2. 48 hours. Still zero. This was particularly interesting as I had posted and critiqued Bernie Sanders online but received not a single one of the usual pushback accounts. 
3. Even four days later, there had been zero racialised, gendered, sexualised interactions. This again was interesting as the Iowa primaries took place in this period and despite the 'coin' controversy, I got zero racialised, gendered, sexualised pushback. (The above links are for twitter threads and may be worth a read).

On the third day of the experiment, I switched my handle back to normal to see if the pushback was primarily racial or gendered, or whether race added an additional axis to gendered pushback. Despite the switch to a racially/ethnically identifiable handle, nothing changed. With the dog avi, I still got ZERO racialised, gendered, sexualised interactions.

Initially I had planned on switching back to my normal photograph and handle after 48 hours. But testing out various permutations meant that nearly a week went by. That's when I realised the full extent of the toll of the constant online microaggressions: I was so enjoying being read as a man, so relieved that I could express my opinions without fearing immediate condescension, aggression, abuse, that I really didn't want to change back to my normal photograph.  So instead I enjoyed the fake neutrality which is really the privilege of being perceived as a man for another few days. 

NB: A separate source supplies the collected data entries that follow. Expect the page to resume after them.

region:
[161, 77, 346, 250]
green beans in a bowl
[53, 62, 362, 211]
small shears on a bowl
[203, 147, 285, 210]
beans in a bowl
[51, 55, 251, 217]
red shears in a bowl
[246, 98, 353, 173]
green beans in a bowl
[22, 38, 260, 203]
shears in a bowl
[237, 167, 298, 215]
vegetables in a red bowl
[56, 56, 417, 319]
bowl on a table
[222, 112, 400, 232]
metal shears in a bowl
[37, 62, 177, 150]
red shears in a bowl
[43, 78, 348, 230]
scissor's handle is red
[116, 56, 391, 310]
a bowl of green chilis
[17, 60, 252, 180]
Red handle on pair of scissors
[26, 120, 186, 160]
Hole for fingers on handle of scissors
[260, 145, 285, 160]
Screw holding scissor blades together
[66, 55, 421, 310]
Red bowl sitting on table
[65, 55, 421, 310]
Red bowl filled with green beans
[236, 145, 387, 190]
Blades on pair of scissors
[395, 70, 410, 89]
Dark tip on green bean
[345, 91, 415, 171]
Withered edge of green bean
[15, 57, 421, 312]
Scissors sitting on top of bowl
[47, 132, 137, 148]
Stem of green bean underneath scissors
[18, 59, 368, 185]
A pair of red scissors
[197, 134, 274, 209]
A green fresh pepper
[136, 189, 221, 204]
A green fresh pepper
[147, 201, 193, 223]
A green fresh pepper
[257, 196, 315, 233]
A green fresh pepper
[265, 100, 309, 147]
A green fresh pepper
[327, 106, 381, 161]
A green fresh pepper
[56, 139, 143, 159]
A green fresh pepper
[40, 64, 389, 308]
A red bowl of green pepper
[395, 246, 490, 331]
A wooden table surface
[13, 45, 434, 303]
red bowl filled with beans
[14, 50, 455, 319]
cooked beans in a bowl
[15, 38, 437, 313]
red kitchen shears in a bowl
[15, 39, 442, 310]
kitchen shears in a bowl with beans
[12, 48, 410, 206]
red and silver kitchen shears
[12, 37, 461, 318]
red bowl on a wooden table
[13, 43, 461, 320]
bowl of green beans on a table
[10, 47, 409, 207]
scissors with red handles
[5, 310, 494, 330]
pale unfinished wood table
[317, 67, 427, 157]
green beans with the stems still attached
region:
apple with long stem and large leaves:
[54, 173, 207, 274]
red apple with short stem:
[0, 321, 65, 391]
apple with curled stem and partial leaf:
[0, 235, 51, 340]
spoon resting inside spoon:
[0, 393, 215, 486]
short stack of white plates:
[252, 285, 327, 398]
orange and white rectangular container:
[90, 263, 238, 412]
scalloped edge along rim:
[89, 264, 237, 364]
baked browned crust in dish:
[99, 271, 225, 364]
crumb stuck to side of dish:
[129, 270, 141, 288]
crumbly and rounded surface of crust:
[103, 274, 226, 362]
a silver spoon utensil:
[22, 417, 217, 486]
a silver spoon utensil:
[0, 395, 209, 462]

A week later, I finally switched my photograph to my own. And wouldn't you know, five minutes later, I was back to be being mansplained, patronised, abused, sealioned. 

Conclusion: the primary and first trigger for online harassment - as perhaps can be said also of IRL - is gender. My name can and is often read as male so I have experienced a sort of misplaced male privilege before (especially for book sales and professional correspondence but that is material for another blogpost).  So even after my name was visibly and clearly racially identifiable, I got no aggression. This chimes with experience of male friends who are continuously surprised that they can speak on the same topics (even express the same views) with absolutely no aggression at all. 

My theory is that gender is the primary - and universal - trigger for pushback. However, race when visibly identifiable becomes an additional target. Other axis of marginalisation - including sexuality, ability, class, age - also play a part to aggrevate the silencing and erasure. Yet gender - at least - in the past two weeks of my unscientific social media experiment emerges as the first and most obvious starting point. 

And then they say feminism is dead. Or not needed. Sigh!